━━━ Source text

Brexit volatility weighs on stocks, despite strong results
Iseq dragged down by Irish banks with both Bank of Ireland and AIB under pressure
Twitter results disappointed the market on Thursday. Photograph: EPA
Shares rose on the back of company results but Brexit jitters continued to hit some Irish stocks.
Banks bore the brunt of Brexit volatility on Thursday. AIB shed 2.05 per cent to close at €3.054, while Bank of Ireland slid 3.59 per cent to €4.186. “Both of them were under pressure,” said one dealer, who noted that the lenders’ weakness dragged down the overall Iseq index of Irish shares.
Ryanair dipped 0.67 per cent to €11.89 despite good news from rival Norwegian. The Irish airline hit a high of €12.06 early in the day.
Building materials giant and index heavyweight CRH edged up 0.81 per cent to €32.51.
Paddy Power owner Flutter Entertainment climbed 1.59 per cent to €89.20 as a growing number of investors took a punt on the gambling giant. “It’s getting a little bit more support – people are starting to see the underlying value attributed to Flutter,” one dealer said. Flutter plans merging with Canada’s Stars Group to form the world’s biggest gambling company.
Hotelier Dalata shed 1.63 per cent to €5.42. Brokers said there were a lot of sellers of the stock.
Good results lent extra fizz to Bulmers cider maker C&C’s shares. The company’s stock rose 4.4 per cent to 378.5 pence sterling in London. C&C said that revenues in the rose 13.5 per cent to €874.9 million in the six months ended August 31st.

━━━━━━

▶ _Set problem A_:
Rewrite the market report from the words "Building materials giant" through "of the stock.", swapping "sellers" for "buyers".
▶ _Set problem B_:
Gather every line of the listing that contains the string "Anas".

━━━ Data shown

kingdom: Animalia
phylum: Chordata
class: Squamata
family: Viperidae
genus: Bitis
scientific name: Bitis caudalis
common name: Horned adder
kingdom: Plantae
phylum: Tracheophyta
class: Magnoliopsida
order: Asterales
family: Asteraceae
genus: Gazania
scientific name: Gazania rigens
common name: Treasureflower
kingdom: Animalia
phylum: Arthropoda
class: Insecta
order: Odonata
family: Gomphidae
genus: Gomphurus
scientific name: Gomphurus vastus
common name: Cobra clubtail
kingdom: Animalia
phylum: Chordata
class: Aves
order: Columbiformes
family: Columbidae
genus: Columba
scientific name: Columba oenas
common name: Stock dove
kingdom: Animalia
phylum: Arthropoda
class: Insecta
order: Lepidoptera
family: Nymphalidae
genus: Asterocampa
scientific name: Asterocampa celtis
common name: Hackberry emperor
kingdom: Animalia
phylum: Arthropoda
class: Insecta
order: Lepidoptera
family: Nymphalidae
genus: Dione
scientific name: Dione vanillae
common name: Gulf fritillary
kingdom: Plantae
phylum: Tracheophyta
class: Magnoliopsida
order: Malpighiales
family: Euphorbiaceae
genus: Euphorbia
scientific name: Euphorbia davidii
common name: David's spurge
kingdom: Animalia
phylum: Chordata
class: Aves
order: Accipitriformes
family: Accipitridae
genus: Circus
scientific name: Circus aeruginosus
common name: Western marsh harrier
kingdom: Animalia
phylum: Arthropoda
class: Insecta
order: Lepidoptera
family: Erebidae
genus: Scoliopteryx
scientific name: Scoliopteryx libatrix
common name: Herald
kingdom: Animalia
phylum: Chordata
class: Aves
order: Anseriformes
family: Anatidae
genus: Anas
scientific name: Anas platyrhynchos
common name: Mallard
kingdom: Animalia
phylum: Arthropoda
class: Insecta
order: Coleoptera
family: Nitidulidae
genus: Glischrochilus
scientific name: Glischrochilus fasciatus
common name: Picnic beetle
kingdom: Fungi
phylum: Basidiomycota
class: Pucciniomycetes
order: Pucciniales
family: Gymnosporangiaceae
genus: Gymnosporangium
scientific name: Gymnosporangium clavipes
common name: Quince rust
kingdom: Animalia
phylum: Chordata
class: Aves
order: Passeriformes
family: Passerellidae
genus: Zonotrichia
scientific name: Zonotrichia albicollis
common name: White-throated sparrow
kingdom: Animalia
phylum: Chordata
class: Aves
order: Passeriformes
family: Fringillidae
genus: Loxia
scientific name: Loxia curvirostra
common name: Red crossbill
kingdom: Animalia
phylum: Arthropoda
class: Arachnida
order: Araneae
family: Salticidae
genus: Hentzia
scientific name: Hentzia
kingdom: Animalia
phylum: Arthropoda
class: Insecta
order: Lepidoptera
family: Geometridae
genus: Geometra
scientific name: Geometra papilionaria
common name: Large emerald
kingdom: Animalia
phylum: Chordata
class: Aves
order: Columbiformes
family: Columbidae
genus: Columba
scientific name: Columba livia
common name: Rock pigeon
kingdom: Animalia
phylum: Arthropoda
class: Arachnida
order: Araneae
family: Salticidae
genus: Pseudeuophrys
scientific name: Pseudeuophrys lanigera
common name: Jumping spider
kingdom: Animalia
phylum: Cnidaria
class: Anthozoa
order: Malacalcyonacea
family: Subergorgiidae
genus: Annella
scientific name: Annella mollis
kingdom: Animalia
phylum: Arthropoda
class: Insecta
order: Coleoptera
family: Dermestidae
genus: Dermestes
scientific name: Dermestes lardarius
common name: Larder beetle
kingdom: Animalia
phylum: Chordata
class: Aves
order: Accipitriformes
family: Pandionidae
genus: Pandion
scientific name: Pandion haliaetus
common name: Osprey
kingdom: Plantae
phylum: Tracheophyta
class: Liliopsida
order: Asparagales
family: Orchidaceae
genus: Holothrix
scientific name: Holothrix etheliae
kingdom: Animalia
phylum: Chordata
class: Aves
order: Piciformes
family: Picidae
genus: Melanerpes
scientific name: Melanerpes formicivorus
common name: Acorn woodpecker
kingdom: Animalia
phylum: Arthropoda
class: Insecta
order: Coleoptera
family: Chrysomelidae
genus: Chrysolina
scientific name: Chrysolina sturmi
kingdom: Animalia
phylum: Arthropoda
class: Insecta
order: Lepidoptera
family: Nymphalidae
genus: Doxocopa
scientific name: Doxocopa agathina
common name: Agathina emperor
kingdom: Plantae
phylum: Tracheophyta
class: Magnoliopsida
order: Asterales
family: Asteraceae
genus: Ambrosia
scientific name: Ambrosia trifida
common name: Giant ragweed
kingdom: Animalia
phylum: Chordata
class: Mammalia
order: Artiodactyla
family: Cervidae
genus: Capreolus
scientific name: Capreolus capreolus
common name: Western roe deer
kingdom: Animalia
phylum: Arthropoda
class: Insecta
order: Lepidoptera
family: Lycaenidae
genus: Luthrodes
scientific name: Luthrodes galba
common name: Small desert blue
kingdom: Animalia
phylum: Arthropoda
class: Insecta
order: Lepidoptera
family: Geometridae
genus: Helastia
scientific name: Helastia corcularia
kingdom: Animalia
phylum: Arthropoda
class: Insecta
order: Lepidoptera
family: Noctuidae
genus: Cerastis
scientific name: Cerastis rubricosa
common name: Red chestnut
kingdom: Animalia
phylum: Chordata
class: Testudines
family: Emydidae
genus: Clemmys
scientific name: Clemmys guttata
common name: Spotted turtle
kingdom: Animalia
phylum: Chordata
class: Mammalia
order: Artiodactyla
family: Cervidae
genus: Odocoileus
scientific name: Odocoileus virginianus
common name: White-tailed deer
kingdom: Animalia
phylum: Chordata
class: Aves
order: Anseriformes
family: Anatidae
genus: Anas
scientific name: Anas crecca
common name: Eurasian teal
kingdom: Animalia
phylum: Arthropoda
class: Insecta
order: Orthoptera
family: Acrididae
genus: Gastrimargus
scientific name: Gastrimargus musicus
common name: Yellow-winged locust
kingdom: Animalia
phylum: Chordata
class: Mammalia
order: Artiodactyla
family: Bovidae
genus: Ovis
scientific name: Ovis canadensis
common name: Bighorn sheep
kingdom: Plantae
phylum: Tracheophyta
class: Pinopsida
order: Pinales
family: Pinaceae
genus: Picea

━━━━━━

▶ _Exercise result A_:
Building materials giant and index heavyweight CRH edged up 0.81 per cent to €32.51.
Paddy Power owner Flutter Entertainment climbed 1.59 per cent to €89.20 as a growing number of investors took a punt on the gambling giant. “It’s getting a little bit more support – people are starting to see the underlying value attributed to Flutter,” one dealer said. Flutter plans merging with Canada’s Stars Group to form the world’s biggest gambling company.
Hotelier Dalata shed 1.63 per cent to €5.42. Brokers said there were a lot of buyers of the stock.

▶ _Exercise result B_:
genus: Anas
scientific name: Anas platyrhynchos
genus: Anas
scientific name: Anas crecca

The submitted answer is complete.